• Your assignment: Here are some records. Copy each one exactly.

• Saved data entries:
══════════

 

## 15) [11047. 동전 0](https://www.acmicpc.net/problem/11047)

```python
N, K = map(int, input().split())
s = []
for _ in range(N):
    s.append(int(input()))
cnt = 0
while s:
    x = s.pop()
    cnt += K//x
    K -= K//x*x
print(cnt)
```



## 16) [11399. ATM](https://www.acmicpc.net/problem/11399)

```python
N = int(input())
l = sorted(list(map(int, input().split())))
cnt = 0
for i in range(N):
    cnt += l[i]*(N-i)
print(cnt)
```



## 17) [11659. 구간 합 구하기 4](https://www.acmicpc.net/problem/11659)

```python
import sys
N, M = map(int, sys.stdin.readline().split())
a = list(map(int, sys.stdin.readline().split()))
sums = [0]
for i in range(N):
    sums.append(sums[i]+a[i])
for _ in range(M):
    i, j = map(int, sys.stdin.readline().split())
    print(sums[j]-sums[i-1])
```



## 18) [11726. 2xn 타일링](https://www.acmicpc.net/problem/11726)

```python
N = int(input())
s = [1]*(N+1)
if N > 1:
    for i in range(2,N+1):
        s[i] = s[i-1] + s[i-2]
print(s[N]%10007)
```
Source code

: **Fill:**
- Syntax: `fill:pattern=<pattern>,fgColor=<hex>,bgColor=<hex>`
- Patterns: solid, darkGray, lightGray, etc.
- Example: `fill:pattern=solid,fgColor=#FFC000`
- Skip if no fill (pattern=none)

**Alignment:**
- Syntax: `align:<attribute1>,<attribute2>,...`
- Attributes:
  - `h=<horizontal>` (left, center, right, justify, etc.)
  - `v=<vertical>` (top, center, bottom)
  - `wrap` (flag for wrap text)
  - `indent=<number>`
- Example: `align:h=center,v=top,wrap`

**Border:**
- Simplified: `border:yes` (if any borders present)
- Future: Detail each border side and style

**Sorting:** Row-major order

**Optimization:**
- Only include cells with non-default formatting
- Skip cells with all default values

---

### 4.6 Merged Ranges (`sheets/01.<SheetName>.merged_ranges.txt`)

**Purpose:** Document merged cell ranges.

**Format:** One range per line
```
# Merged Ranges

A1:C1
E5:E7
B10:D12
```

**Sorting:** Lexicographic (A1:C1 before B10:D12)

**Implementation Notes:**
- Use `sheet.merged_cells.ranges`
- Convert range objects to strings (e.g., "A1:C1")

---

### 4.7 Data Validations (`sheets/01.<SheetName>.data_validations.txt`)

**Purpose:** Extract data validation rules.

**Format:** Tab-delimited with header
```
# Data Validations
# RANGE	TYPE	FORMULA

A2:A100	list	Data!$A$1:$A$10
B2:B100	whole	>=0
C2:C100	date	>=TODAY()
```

══════════

• Task result:
## 15) [11047. 동전 0](https://www.acmicpc.net/problem/11047)

```python
N, K = map(int, input().split())
s = []
for _ in range(N):
    s.append(int(input()))
cnt = 0
while s:
    x = s.pop()
    cnt += K//x
    K -= K//x*x
print(cnt)
```



## 16) [11399. ATM](https://www.acmicpc.net/problem/11399)

```python
N = int(input())
l = sorted(list(map(int, input().split())))
cnt = 0
for i in range(N):
    cnt += l[i]*(N-i)
print(cnt)
```



## 17) [11659. 구간 합 구하기 4](https://www.acmicpc.net/problem/11659)

```python
import sys
N, M = map(int, sys.stdin.readline().split())
a = list(map(int, sys.stdin.readline().split()))
sums = [0]
for i in range(N):
    sums.append(sums[i]+a[i])
for _ in range(M):
    i, j = map(int, sys.stdin.readline().split())
    print(sums[j]-sums[i-1])
```



## 18) [11726. 2xn 타일링](https://www.acmicpc.net/problem/11726)

```python
N = int(input())
s = [1]*(N+1)
if N > 1:
    for i in range(2,N+1):
        s[i] = s[i-1] + s[i-2]
print(s[N]%10007)
```
Source code

: **Fill:**
- Syntax: `fill:pattern=<pattern>,fgColor=<hex>,bgColor=<hex>`
- Patterns: solid, darkGray, lightGray, etc.
- Example: `fill:pattern=solid,fgColor=#FFC000`
- Skip if no fill (pattern=none)

**Alignment:**
- Syntax: `align:<attribute1>,<attribute2>,...`
- Attributes:
  - `h=<horizontal>` (left, center, right, justify, etc.)
  - `v=<vertical>` (top, center, bottom)
  - `wrap` (flag for wrap text)
  - `indent=<number>`
- Example: `align:h=center,v=top,wrap`

**Border:**
- Simplified: `border:yes` (if any borders present)
- Future: Detail each border side and style

**Sorting:** Row-major order

**Optimization:**
- Only include cells with non-default formatting
- Skip cells with all default values

---

### 4.6 Merged Ranges (`sheets/01.<SheetName>.merged_ranges.txt`)

**Purpose:** Document merged cell ranges.

**Format:** One range per line
```
# Merged Ranges

A1:C1
E5:E7
B10:D12
```

**Sorting:** Lexicographic (A1:C1 before B10:D12)

**Implementation Notes:**
- Use `sheet.merged_cells.ranges`
- Convert range objects to strings (e.g., "A1:C1")

---

### 4.7 Data Validations (`sheets/01.<SheetName>.data_validations.txt`)

**Purpose:** Extract data validation rules.

**Format:** Tab-delimited with header
```
# Data Validations
# RANGE	TYPE	FORMULA

A2:A100	list	Data!$A$1:$A$10
B2:B100	whole	>=0
C2:C100	date	>=TODAY()
```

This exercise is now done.